There is an equal voice at the table of folks that are considering social impact. And our job is to advise our clients to make sure, by the way, we know you want to do this, but here’s the repercussions of it. The decision is yours, but it’s our job to uncover that impact back to emotional intelligence, back to ethical intelligence, right? Should you deny, you know, healthcare benefits for a 80 year old? Because now they’re looking at the full history and the risk, right? Just because they could gather up all the data from the fact that they’ve been ill and they’re denied. Should you? Right?


I think the answer to that should be very clear to anyone but of course it isn’t.


A lot of gray areas when you’re trying to be, you’re being pulled in three different directions. Economics, ethics, and emotional intelligence. Not easy, not easy to do.


Yeah, but I’m glad that you’re approaching this with a perspective of optimism because I think that’s going to be important to achieving these goals. Otherwise, we’ll be defeated before we start.



How will AI and technological advancements impact the world over the next five years?


So, I have just one last question for you. If you were running this interview, what’s the big question that I’ve forgotten to ask and should have asked and what’s the answer to it?


I think the question would be what do we see the world be like in five years, given the trajectory we’re on? Is it dystopian? Is it utopian? Because we’re hearing that from, you know, as much as, you know, Bill Gates and folks that are sounding alarm bells to… You know, Sam Altman saying, this is the most beautiful thing ever, and Elon Musk, right? What’s the kind of world do we imagine we’re going to be in? The answer to that is again, back in history is how human behavior, which has not changed over the last 70,000 years of, you know, when we were still Neanderthals, right? I think we will find a place of balance.

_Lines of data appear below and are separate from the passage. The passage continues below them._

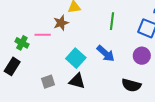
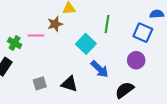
blue arrow: (106, 54) -> (100, 69), moved
cyan square: (76, 58) -> (86, 44), moved
black semicircle: (131, 85) -> (124, 90), turned 126

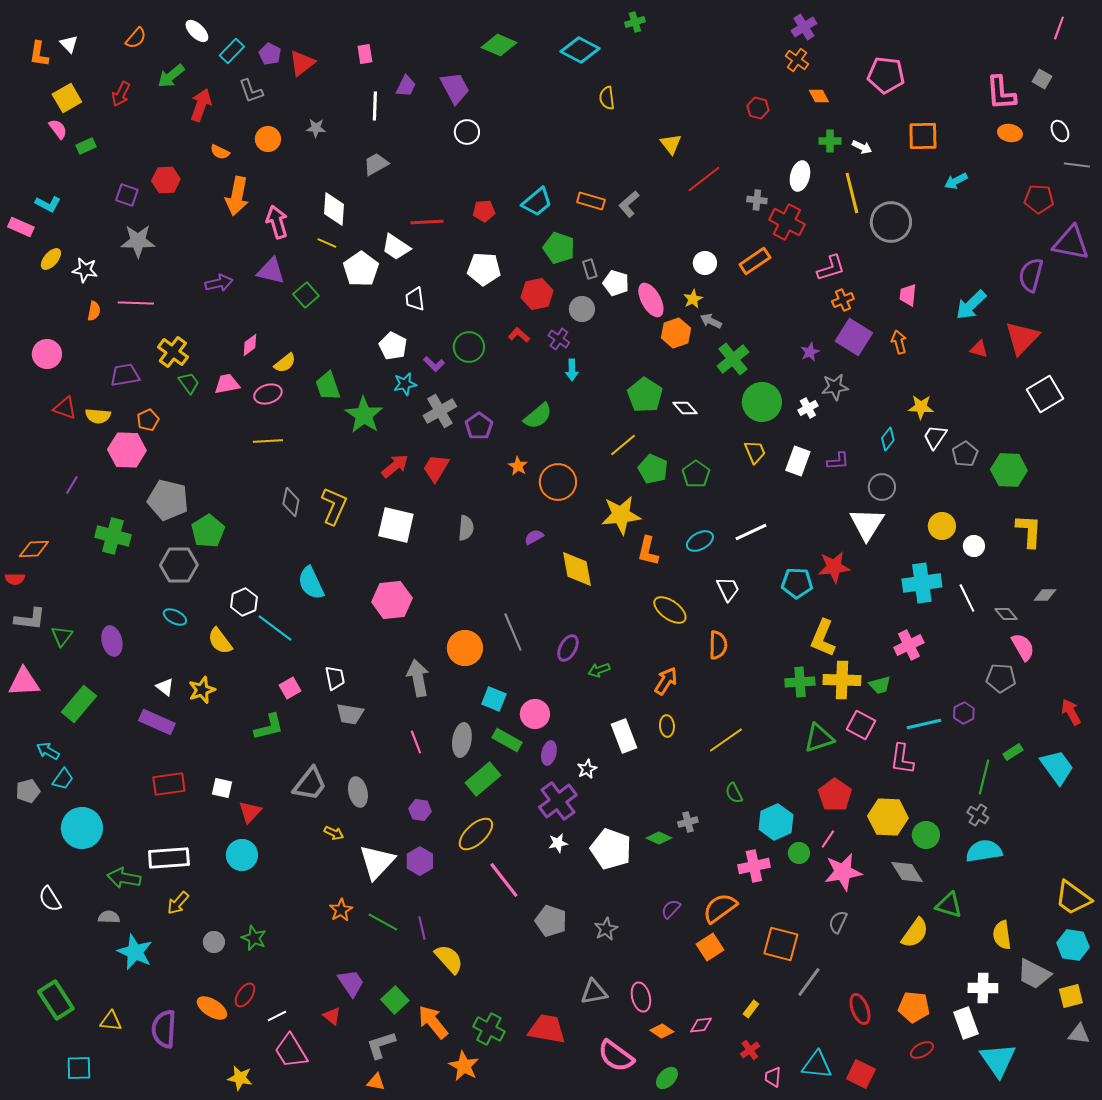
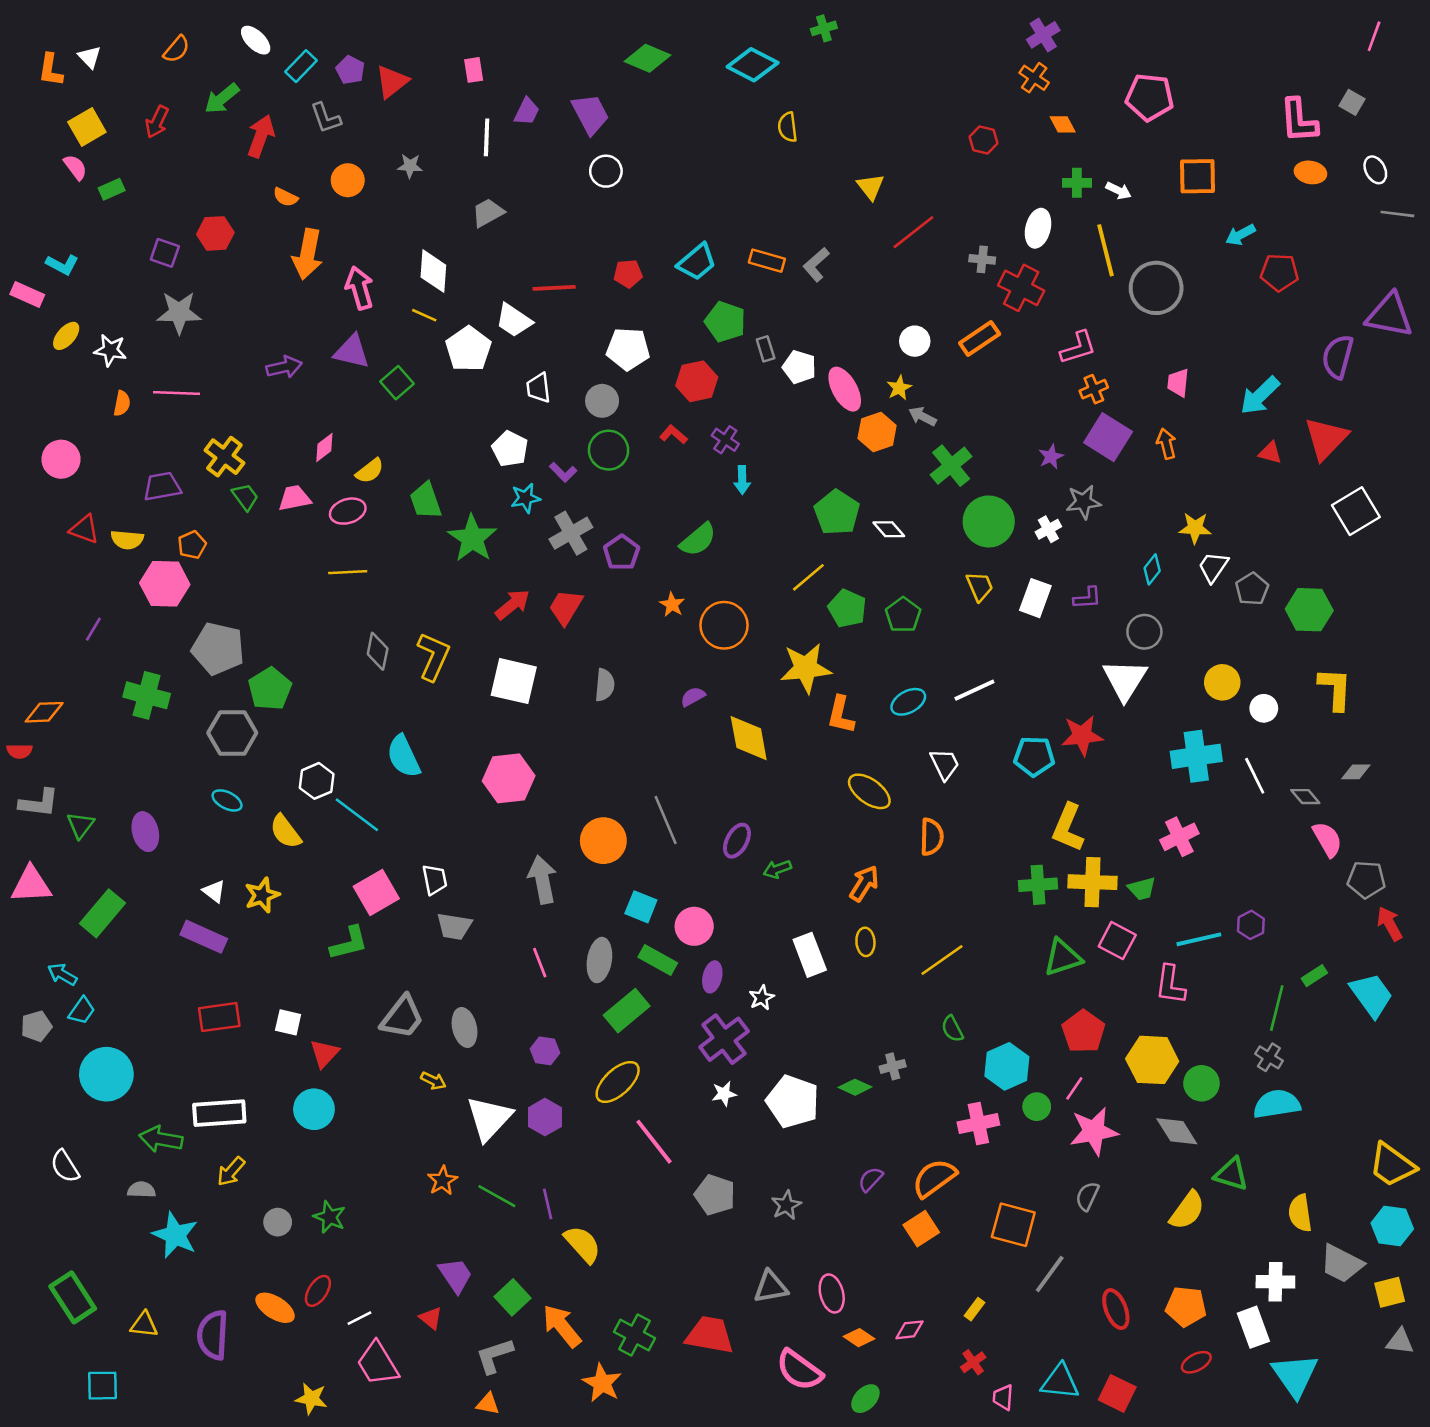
red pentagon: (1039, 199) -> (1279, 272), moved
gray circle: (582, 309) -> (602, 401), moved
gray pentagon: (1001, 678) -> (1366, 880), moved
pink square: (290, 688) -> (376, 893), size x1.6

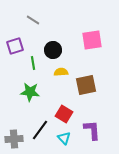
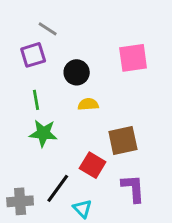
purple square: (15, 46) -> (33, 55), moved
green line: (33, 63) -> (36, 100), moved
brown square: (86, 85) -> (123, 140), moved
cyan triangle: (64, 138) -> (82, 209), moved

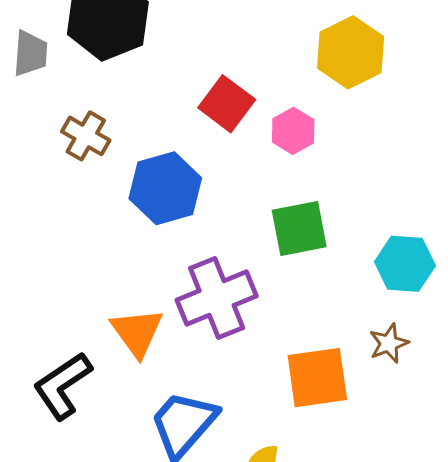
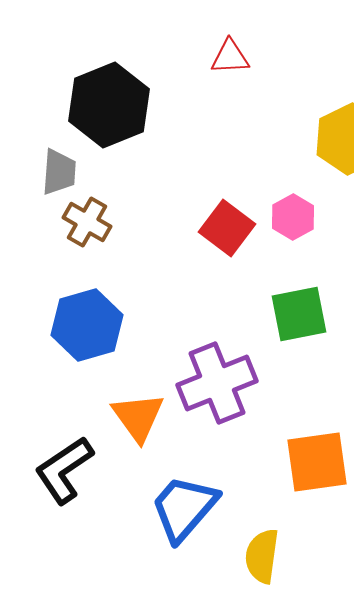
gray trapezoid: (30, 53) -> (59, 172), moved
red square: (227, 104) -> (227, 228), moved
blue hexagon: (165, 188) -> (87, 325), moved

I think it will be violent, I think there’ll be moments of beauty. There’ll be moments of thrill when we solve, for example, health care issues, you know, developing cures for diseases that have played this, you know, Parkinson’s. I’ve got, you know, my mom and my mom-in-law both have Parkinson’s. Like in our lifetimes, even in five years, because I do believe this is how fast it’s going to move, is we’re going to see the best of and the worst of.

And my optimism is that because we cannot kill this technology, we shouldn’t. And not that that will happen because the trains left the station here. But I do believe that worlds will be a little bit better than where we’re at solving those problems. But there will also be a lot of angst that we’re going to see. So, the five-year view is still more optimistically heavy, but we’ve got a lot of work to do before we get there.

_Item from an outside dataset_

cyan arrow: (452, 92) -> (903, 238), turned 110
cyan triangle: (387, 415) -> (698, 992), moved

Yeah, well, I sincerely hope that the optimistic part of that is absolutely true. And I would love to see a little less violence and turmoil globally. It’s a sobering thought that it might be worse in five years than it is today. But I sincerely hope that that’s that part of it is not the case.

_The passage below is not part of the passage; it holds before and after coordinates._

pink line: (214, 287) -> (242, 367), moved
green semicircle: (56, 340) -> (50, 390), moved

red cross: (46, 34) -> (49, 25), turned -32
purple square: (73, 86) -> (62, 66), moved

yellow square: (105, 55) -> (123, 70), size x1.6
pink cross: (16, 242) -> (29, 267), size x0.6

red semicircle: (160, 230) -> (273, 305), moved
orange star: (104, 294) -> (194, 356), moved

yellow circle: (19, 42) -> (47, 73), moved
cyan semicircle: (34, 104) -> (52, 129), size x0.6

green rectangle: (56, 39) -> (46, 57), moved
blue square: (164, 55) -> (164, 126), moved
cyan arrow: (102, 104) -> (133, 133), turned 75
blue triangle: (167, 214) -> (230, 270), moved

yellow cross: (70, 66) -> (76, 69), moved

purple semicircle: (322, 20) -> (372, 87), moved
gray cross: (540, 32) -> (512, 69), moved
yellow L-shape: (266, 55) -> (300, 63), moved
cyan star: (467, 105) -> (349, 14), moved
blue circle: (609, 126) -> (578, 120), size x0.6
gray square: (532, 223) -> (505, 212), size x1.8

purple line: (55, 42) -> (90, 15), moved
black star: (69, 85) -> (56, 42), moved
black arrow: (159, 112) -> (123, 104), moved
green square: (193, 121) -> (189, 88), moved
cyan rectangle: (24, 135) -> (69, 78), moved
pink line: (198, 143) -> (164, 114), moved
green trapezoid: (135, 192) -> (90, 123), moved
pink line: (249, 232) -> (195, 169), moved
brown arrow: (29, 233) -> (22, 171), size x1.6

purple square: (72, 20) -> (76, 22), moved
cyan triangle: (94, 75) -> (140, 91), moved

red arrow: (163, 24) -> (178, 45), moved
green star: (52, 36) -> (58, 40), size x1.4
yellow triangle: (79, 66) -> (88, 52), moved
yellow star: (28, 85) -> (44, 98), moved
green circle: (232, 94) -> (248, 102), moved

Joti, thank you so much for spending time together today. It’s been great talking to you, great hearing your insights and your perspective on this. As I said earlier, you really do sit in a very unique position at the intersection of technology and society with that capacity to talk about that. And as you’ve said, the intersection of society and technology is probably where the successes for this technology are going to be driven. So really appreciate this. I’m sure people will enjoy hearing your perspectives and thanks again for being here.


Thank you for having me and it’s been my pleasure.